Personal information
- Born: Adam Cook 7 October 1977 New Zealand
- Died: 13 October 2008 (aged 31) Wakefield, West Yorkshire, England

Playing information
- Height: 6 ft 2 in (1.88 m)
- Weight: 17 st 0 lb (108 kg)
- Position: Prop
Club
| Years | Team | Pld | T | G | FG | P |
| 2005 | Castleford Tigers | 28 | 6 | 0 | 0 | 24 |
| 2006 | Bradford Bulls | 4 | 0 | 0 | 0 | 0 |
| 2006–08 | Wakefield Trinity Wildcats | 58 | 6 | 0 | 0 | 24 |
|  | Total | 90 | 12 | 0 | 0 | 48 |
Representative
| Years | Team | Pld | T | G | FG | P |
| 2000–06 | Cook Islands | 3 | 0 | 0 | 0 | 0 |
- Source: As of 4 May 2008
- Relatives: Frank Watene (brother)

= Adam Watene =

Cook Islands rugby league footballer

Adam Watene (7 October 1977 – 13 October 2008), known as Adam Cook early in his career, also known by the nicknames of "Morlock", "Monster", and "The Gentle Giant", was a Cook Islands international rugby league footballer who played in the 2000s. He played at club level in Australia for the Wynnum Manly Seagulls, Burleigh Bears, and in England for the Castleford Tigers, the Bradford Bulls and the Wakefield Trinity Wildcats as a .

==Background==
Watene was born in New Zealand. He was of Maori, and Cook Islander descent.

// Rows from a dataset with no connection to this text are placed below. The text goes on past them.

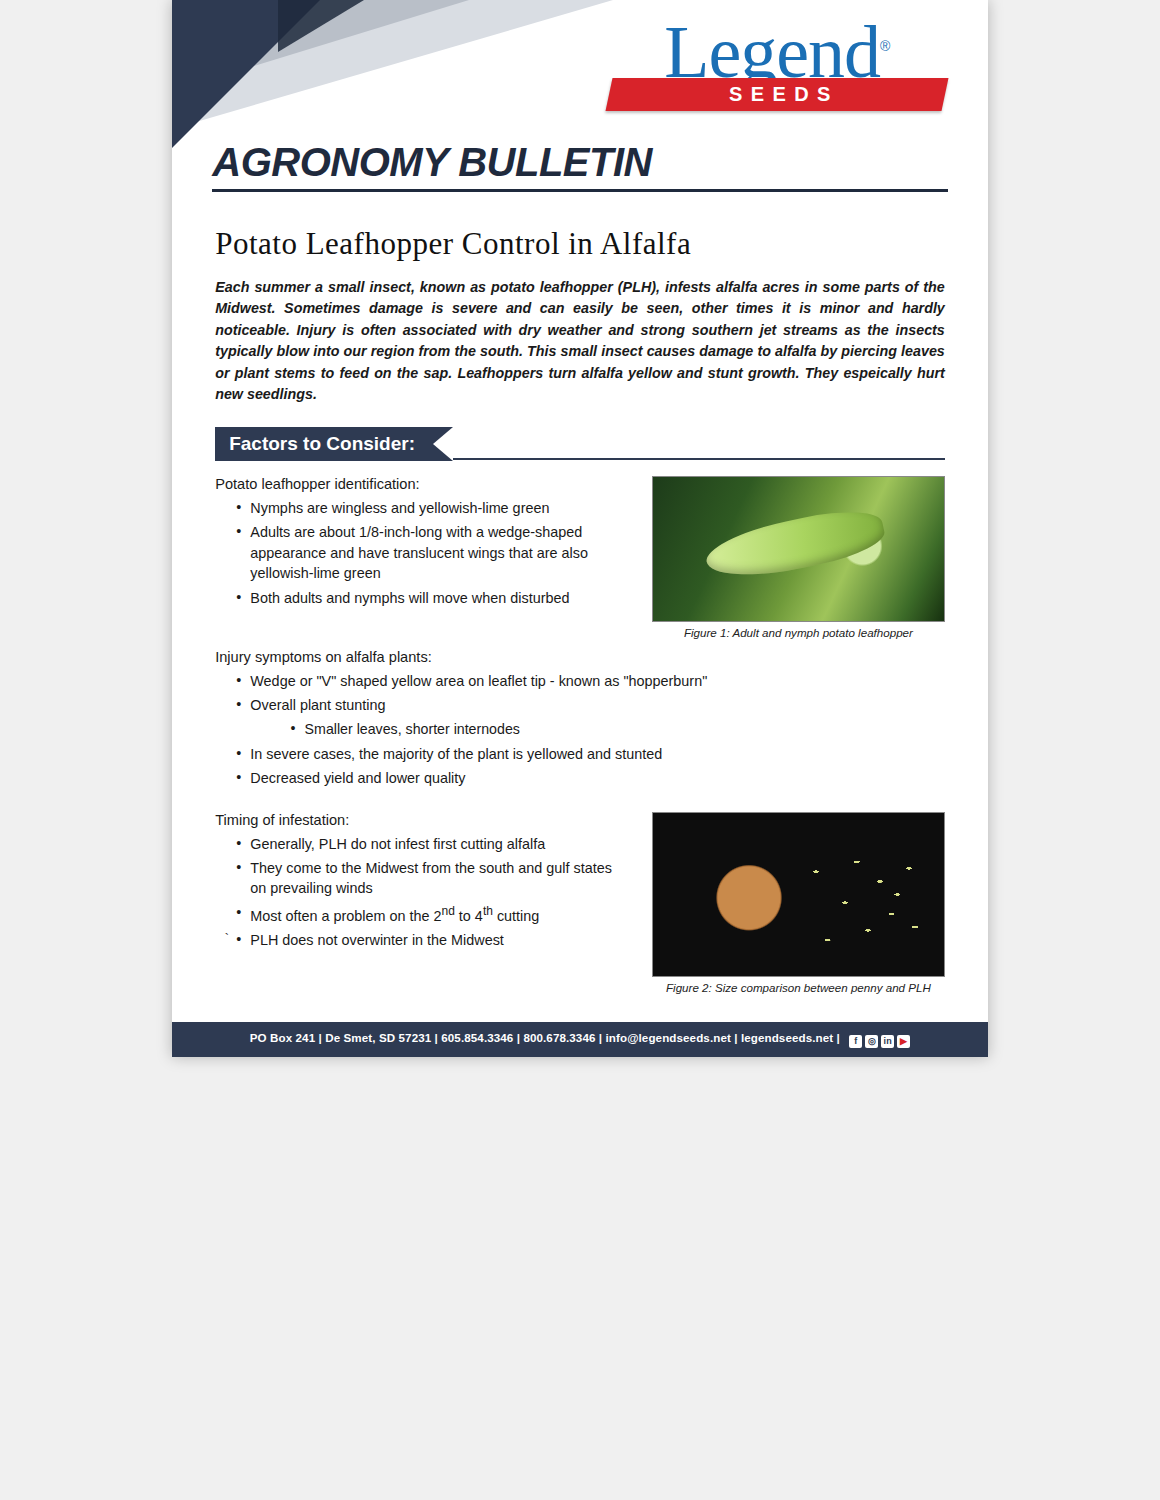Legend®
SEEDS
Agronomy Bulletin
Potato Leafhopper Control in Alfalfa
Each summer a small insect, known as potato leafhopper (PLH), infests alfalfa acres in some parts of the Midwest. Sometimes damage is severe and can easily be seen, other times it is minor and hardly noticeable. Injury is often associated with dry weather and strong southern jet streams as the insects typically blow into our region from the south. This small insect causes damage to alfalfa by piercing leaves or plant stems to feed on the sap. Leafhoppers turn alfalfa yellow and stunt growth. They espeically hurt new seedlings.
Factors to Consider:
Potato leafhopper identification:
Nymphs are wingless and yellowish-lime green
Adults are about 1/8-inch-long with a wedge-shaped appearance and have translucent wings that are also yellowish-lime green
Both adults and nymphs will move when disturbed
Figure 1: Adult and nymph potato leafhopper
Injury symptoms on alfalfa plants:
Wedge or "V" shaped yellow area on leaflet tip - known as "hopperburn"
Overall plant stunting
Smaller leaves, shorter internodes
In severe cases, the majority of the plant is yellowed and stunted
Decreased yield and lower quality
Timing of infestation:
Generally, PLH do not infest first cutting alfalfa
They come to the Midwest from the south and gulf states on prevailing winds
Most often a problem on the 2nd to 4th cutting
`PLH does not overwinter in the Midwest
Figure 2: Size comparison between penny and PLH
PO Box 241 | De Smet, SD 57231 | 605.854.3346 | 800.678.3346 | info@legendseeds.net | legendseeds.net | f◎in▶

He grew up with fellow rugby league footballer, Adam Wright.
Adam was the younger brother of rugby league footballer, Frank Watene.

==Career==
As Adam Cook he won caps for Cook Islands in the 2000 Rugby League World Cup.

Watene played for Wynnum Manly Seagulls and Burleigh Bears in the Queensland Cup in Australia before moving to the UK in 2005 to join the Castleford Tigers in National League One. In his last season with the Burleigh Bears he won the 2004 Queensland Cup. His move to Castleford was in doubt because of visa issues which led to him being chased by the Gateshead Thunder but eventually he joined Castleford.

In 2005 Watene helped the Castleford Tigers gain promotion to Super League and played alongside his brother Frank Watene. He was signed by Brian Noble in 2006 for the Bradford Bulls but only spent one year at the club before leaving for the Wakefield Trinity Wildcats. In 2007 Watene had an outstanding season, despite missing part of the year due to injury and the death of his father.

==Death==
On 13 October 2008 Wakefield announced that he died of a suspected heart attack at the age of 31 after collapsing during a weight training session in the gym.

Jason Demetriou wore Watene's number 8 jersey in the season after Watene's death to honour his memory.

==Personal life==
Watene had a wife, Moana Watene, and two children.

At the time of his death he held the ceremonial position of the consort of Wakefield's deputy mayor, Heather Hudson.

==Legacy==
Two of Watene's former clubs in each hemisphere compete for specially commissioned trophies named in his honor.

Since 2009 Castleford Tigers and Wakefield Trinity have chosen one of their fixtures to contest the Adam Watene trophy.

And in the Southern Hemisphere Burleigh Bears and Wynnum Manly Seagulls play annually for the Adam Watene trophy.